In sum, this disc offers two vintage (and decidedly British) episodic-length adaptations of M.R. James stories and a decent documentary on the man himself. Folks who are into the more literary and suggestive supernatural storytelling that James excelled in will find this collection intriguing. Recommended.
On the back DVD cover art, Acorn Media put the following disclaimer: "Due to the age of these programs and the improved resolution that DVD provides, you may notice occasional flaws in the image and audio on this DVD presentation that were beyond our ability to correct from the original materials." That's a fair statement - though to be honest, I didn't think these programs looked all that bad. All three are in a 4:3 full screen aspect ratio, representing faithfully their television roots. Mr. Humphreys and His Inheritance was noticeably soft. Dirt and grain are most apparent on Casting the Runes (which also, rather oddly, had a small white square periodically appear at the top right corner), while the documentary comes off the best (not surprising given that it is more contemporary).

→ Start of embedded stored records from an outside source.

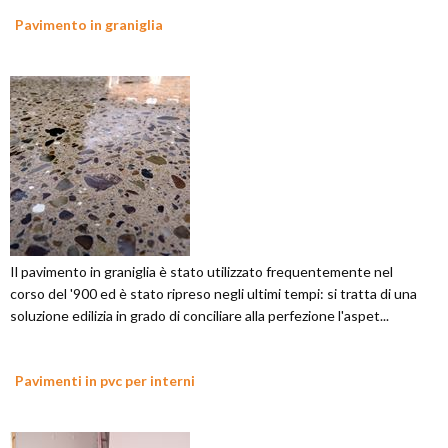
Pavimento in graniglia
Il pavimento in graniglia è stato utilizzato frequentemente nel
corso del '900 ed è stato ripreso negli ultimi tempi: si tratta di una
soluzione edilizia in grado di conciliare alla perfezione l'aspet...
Pavimenti in pvc per interni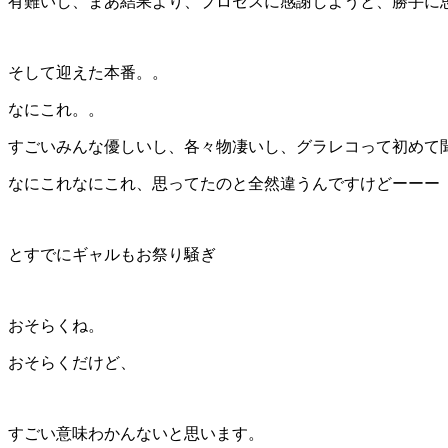
有難いし、まあ結果より、プロセスに感謝しようと、勝手に
そして迎えた本番。。
なにこれ。。
すごいみんな優しいし、各々物凄いし、グラレコって初めて
なにこれなにこれ、思ってたのと全然違うんですけどーーー
とすでにギャルもお祭り騒ぎ
おそらくね。
おそらくだけど、
すごい意味わかんないと思います。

All three productions have Dolby Digital mono tracks, likely representing their original television broadcasts. Dialogue is always center and clear, even during moments when the score intrudes. Casting the Runes has optional subtitles in English, and I was surprised to see the other two productions were also given the same, even though this isn't clearly indicated in the menu system.
I've already covered the content designated as "Bonus" material above. In addition, preceding the main menu are a commercial for Acorn Media and trailers for The Feathered Serpent and The Rivals of Sherlock Holmes.
No visceral horror on this disc; instead, Acorn Media's release of M.R. James's Casting of the Runes features two short vintage British television takes of James's stories (the other being Mr. Humphreys and His Inheritance) as well as a fairly insightful hour-length biographical documentary. Recommended for fans of "old-school" literary horror.